Thursday, September 14, 2017

BLOSSOMING ADOLESCENTS



Fostering brings surprises and challenges whatever the age of the child you're looking after.

I sometimes refer to my foster children my 'clients' at the moment (not in their earshot), it reminds me that fostering is a professional thing, although it tickles me that many of the other people involved such as psychologists, teachers, nurses etc - even sometimes the police, solicitors, contact supervisors etc, love to refer themselves as 'the professionals' and generally exclude foster carers from their meetings. 

Ah well, if it gets the best out of them (someone once told me that the Titanic was built by professionals, Noah was an amateur, but anyway...).

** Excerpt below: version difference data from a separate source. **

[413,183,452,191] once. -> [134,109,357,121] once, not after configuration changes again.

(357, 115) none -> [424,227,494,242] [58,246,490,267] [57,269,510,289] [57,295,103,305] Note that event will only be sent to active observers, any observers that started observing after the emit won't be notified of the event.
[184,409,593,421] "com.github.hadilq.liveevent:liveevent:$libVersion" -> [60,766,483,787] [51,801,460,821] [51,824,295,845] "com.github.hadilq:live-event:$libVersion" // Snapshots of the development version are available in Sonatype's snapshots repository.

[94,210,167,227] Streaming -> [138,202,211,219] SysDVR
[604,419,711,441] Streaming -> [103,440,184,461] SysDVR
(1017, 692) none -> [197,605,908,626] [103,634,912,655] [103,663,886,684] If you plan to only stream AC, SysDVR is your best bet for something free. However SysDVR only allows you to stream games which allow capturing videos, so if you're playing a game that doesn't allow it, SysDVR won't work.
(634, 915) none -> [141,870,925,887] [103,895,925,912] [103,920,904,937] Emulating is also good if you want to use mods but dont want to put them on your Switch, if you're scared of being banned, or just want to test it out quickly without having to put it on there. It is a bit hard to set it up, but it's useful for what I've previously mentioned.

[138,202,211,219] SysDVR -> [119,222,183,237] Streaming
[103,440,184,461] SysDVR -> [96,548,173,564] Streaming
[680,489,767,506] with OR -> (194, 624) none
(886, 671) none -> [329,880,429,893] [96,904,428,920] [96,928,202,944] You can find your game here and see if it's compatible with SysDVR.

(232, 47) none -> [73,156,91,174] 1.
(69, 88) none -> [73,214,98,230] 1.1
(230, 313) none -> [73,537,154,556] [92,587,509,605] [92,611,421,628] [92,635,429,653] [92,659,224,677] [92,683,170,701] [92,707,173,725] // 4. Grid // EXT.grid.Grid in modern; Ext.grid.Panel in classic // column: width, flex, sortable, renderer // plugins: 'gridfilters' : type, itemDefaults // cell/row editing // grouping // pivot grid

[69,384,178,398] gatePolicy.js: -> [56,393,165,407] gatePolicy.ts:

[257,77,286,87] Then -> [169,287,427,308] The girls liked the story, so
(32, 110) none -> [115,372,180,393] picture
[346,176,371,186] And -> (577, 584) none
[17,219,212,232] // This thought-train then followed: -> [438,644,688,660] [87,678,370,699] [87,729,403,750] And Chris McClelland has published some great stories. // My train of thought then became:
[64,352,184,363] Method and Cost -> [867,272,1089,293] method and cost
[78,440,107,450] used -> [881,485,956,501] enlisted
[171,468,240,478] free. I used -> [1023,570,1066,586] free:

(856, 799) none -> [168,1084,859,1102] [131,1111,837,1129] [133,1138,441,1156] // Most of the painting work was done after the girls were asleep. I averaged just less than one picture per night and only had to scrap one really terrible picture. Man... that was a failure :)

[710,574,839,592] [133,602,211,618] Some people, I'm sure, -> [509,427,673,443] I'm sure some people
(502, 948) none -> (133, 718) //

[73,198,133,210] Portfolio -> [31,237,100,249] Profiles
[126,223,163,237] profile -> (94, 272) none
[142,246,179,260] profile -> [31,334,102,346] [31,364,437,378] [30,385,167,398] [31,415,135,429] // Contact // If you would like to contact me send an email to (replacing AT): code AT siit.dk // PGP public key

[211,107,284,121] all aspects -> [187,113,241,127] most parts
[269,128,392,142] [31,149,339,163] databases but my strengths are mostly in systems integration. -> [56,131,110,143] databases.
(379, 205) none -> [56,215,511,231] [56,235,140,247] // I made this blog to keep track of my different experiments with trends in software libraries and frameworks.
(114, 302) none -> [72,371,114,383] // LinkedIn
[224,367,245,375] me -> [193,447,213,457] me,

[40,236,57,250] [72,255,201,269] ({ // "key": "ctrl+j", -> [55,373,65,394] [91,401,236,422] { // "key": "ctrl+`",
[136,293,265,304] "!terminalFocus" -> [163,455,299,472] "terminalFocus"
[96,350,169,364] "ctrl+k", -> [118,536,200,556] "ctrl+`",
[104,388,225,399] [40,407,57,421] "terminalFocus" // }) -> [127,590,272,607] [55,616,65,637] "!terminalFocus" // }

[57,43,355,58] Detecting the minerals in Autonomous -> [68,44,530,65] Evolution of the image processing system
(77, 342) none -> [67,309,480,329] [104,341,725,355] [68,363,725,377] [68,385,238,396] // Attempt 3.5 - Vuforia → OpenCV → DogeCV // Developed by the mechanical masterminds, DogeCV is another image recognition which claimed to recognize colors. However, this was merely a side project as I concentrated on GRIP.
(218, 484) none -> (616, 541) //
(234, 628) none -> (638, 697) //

One standout challenge is when the client is reaching puberty, it's a big enough challenge when it's your own child, but when it's someone else's; it's something else.

It's going on in our house right now, but I'm not going to pass on anything about this particular set of experiences. Why? Well even though none of our children know about the Secret Foster Carer Blog, and probably never will, if there's one aspect of growing up you want to keep totally sealed and private it's surely the whole business of hormones, hair sprouting in funny places and, most of all; the intricate connection with that most private domain; love, romance and sexuality.

My current lad deserves to be spared their details being put out in the ether in the present tense, even though they'd be oblivious.

What I can do is celebrate some of the minor instances we've enjoyed in the past, both recent and dim and distant.

There was the girl who came home from school one Thursday - funny how I remember it was definitely a Thursday - dumped her bag in the hall as usual, kicked off her shoes and as she rushed past me on her way towards the stairs barked;

"Oh and I started the lady thing today!"

Then there was the lad, fourteen at the time, who suddenly started following my husband around the house and imitating him. I dunno if this was conscious on his part or subconscious, but the standout moment was when I pottered into the living room one evening when there was some football on. There were the two of them each with one leg languidly draped over the arm of their armchair, hubbie sipping a can of lager, foster child sipping a can of Fanta, both going;

"Aw, c'mon!", "Rubbish!" "What was that!"...they were sharing that male thing of enjoying bemoaning the efforts of otherwise enviable young male millionaires. They were even doing those silent burps after a good slug of their respective fizzy pop.

One poignant memory I can share is a girl who came to us aged sixteen who noticed on day one that one of my own sons was that bit older then her and quite good looking. She had let herself go, as the phrase goes, largely because while in the chaotic home she had been removed from there had been an adult who had interfered with her. Her defence mechanism, we were told, had been to make herself unattractive. 

The son of ours came in late most evenings, being a sports fiend, so the first occasion when we were scheduled to all sit down together and eat was the first Sunday lunch after she arrived.

I didn't notice at the time that she'd disappeared into her room two hours before mealtime, I was busy trying to get my roast potatoes perfect (a lifelong crusade in my case, an ambition regularly thwarted).

When I called out; "Five minutes!" (I always give them a bit of notice so they can round off whatever they are up to), people started arriving. The girl's was the only empty chair when I started transferring dishes of food to the table. I called "Come and get it!", and as I did she appeared.

Sunday lunch is a dress-casual event in our house. Tee-shirts and jeans are fine, shorts in the summer are okay too. I suppose if there is a dress code it's no more stringent than 'no pyjamas'.

The dear girl had dressed up to the nines. She stood in the doorway, hair up, full make-up, long lashes, lippy on, wearing a sequinned blue dress and bright red heels. Necklace, ear-rings and a silver clutch bag.

We all politely commented on how nice she looked, and ate up. It was never commented on again as it was a bit of a faux pas, and we didn't want to risk her feeling silly.

Speaking of risk, I find it important to share suchlike developments with our Blue Sky team and log them in our reports. The awakenings of adult feelings in foster children requires careful and responsible management, and you have to keep yourself and your family safe as well as the child.

But that said, it's always a beautiful blossoming, and a privilege to witness it, and moreover; to nurture and celebrate it.